[Data items]
────────

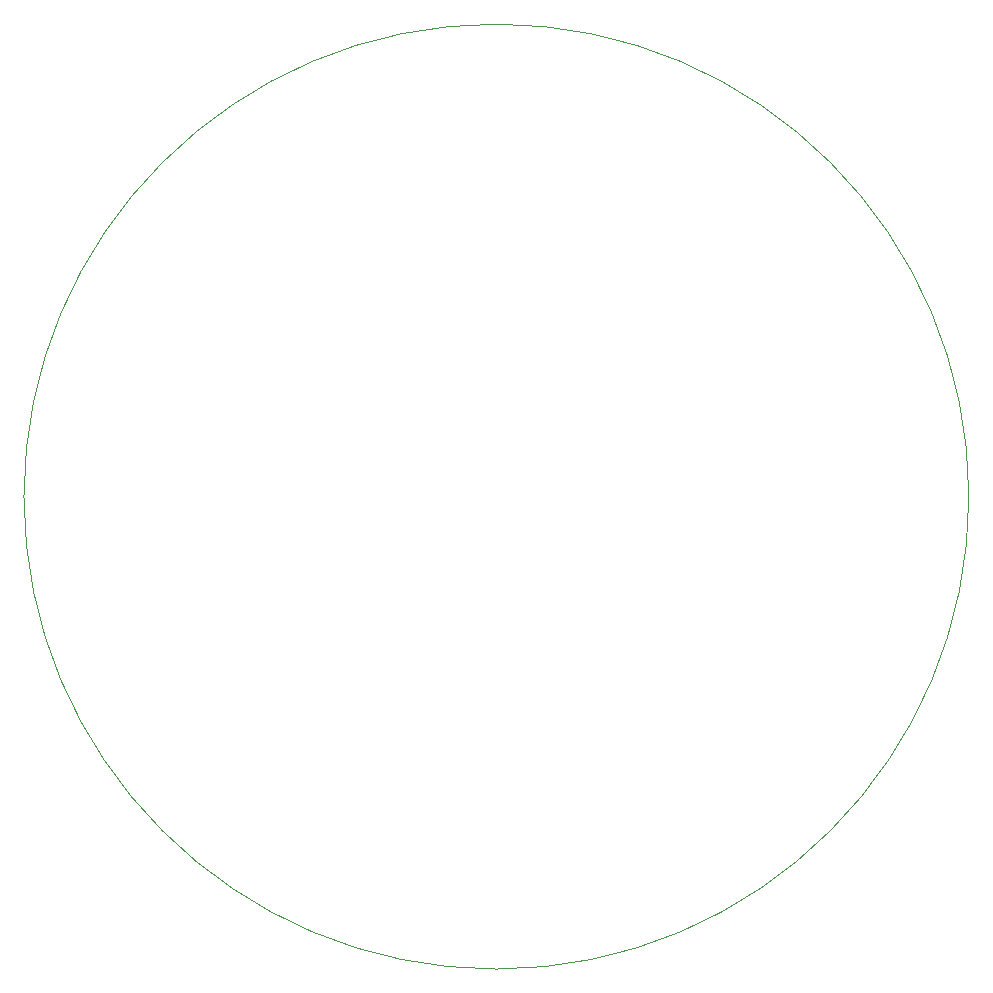
<source format=gbr>
G04 #@! TF.GenerationSoftware,KiCad,Pcbnew,5.1.5*
G04 #@! TF.CreationDate,2020-05-31T22:52:18+02:00*
G04 #@! TF.ProjectId,Levitator,4c657669-7461-4746-9f72-2e6b69636164,rev?*
G04 #@! TF.SameCoordinates,Original*
G04 #@! TF.FileFunction,Profile,NP*
%FSLAX46Y46*%
G04 Gerber Fmt 4.6, Leading zero omitted, Abs format (unit mm)*
G04 Created by KiCad (PCBNEW 5.1.5) date 2020-05-31 22:52:18*
%MOMM*%
%LPD*%
G04 APERTURE LIST*
%ADD10C,0.050000*%
G04 APERTURE END LIST*
D10*
X198850000Y-99200000D02*
G75*
G03X198850000Y-99200000I-40000000J0D01*
G01*
M02*

</source>
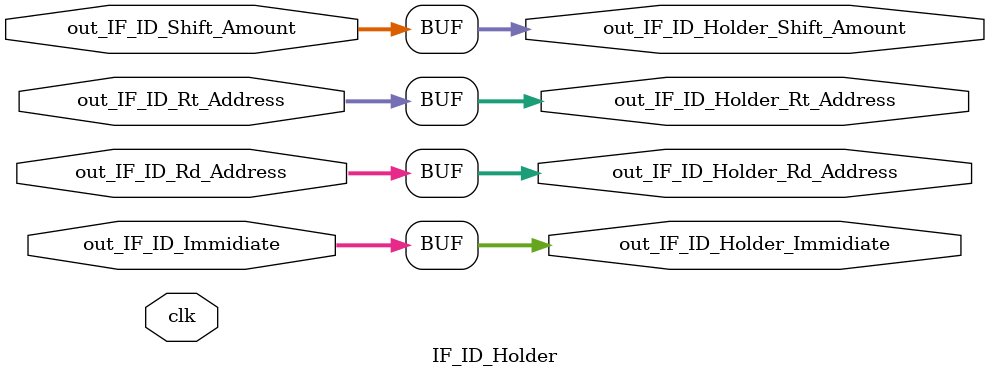
<source format=v>
module IF_ID_Holder(


input [15:0] out_IF_ID_Immidiate,
input [4:0]  out_IF_ID_Shift_Amount,
input [4:0]  out_IF_ID_Rt_Address,
input [4:0]  out_IF_ID_Rd_Address,



output reg[15:0]  out_IF_ID_Holder_Immidiate,
output reg [4:0]  out_IF_ID_Holder_Shift_Amount,
output reg[4:0]   out_IF_ID_Holder_Rt_Address,
output reg[4:0]   out_IF_ID_Holder_Rd_Address,


input clk);




always@(*)begin

out_IF_ID_Holder_Immidiate=out_IF_ID_Immidiate;
out_IF_ID_Holder_Shift_Amount=out_IF_ID_Shift_Amount;
out_IF_ID_Holder_Rt_Address=out_IF_ID_Rt_Address;
out_IF_ID_Holder_Rd_Address=out_IF_ID_Rd_Address;






end
endmodule

</source>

────────

-- Aim of the task --
Write out the line that contains "G04 #@! TF.SameCoordinates,Original*" and every line after it to the end of the data, exactly as they stand. Omit the pictures.

-- Expected answer --
G04 #@! TF.SameCoordinates,Original*
G04 #@! TF.FileFunction,Profile,NP*
%FSLAX46Y46*%
G04 Gerber Fmt 4.6, Leading zero omitted, Abs format (unit mm)*
G04 Created by KiCad (PCBNEW 5.1.5) date 2020-05-31 22:52:18*
%MOMM*%
%LPD*%
G04 APERTURE LIST*
%ADD10C,0.050000*%
G04 APERTURE END LIST*
D10*
X198850000Y-99200000D02*
G75*
G03X198850000Y-99200000I-40000000J0D01*
G01*
M02*

</source>
<source format=v>
module IF_ID_Holder(


input [15:0] out_IF_ID_Immidiate,
input [4:0]  out_IF_ID_Shift_Amount,
input [4:0]  out_IF_ID_Rt_Address,
input [4:0]  out_IF_ID_Rd_Address,



output reg[15:0]  out_IF_ID_Holder_Immidiate,
output reg [4:0]  out_IF_ID_Holder_Shift_Amount,
output reg[4:0]   out_IF_ID_Holder_Rt_Address,
output reg[4:0]   out_IF_ID_Holder_Rd_Address,


input clk);




always@(*)begin

out_IF_ID_Holder_Immidiate=out_IF_ID_Immidiate;
out_IF_ID_Holder_Shift_Amount=out_IF_ID_Shift_Amount;
out_IF_ID_Holder_Rt_Address=out_IF_ID_Rt_Address;
out_IF_ID_Holder_Rd_Address=out_IF_ID_Rd_Address;






end
endmodule

</source>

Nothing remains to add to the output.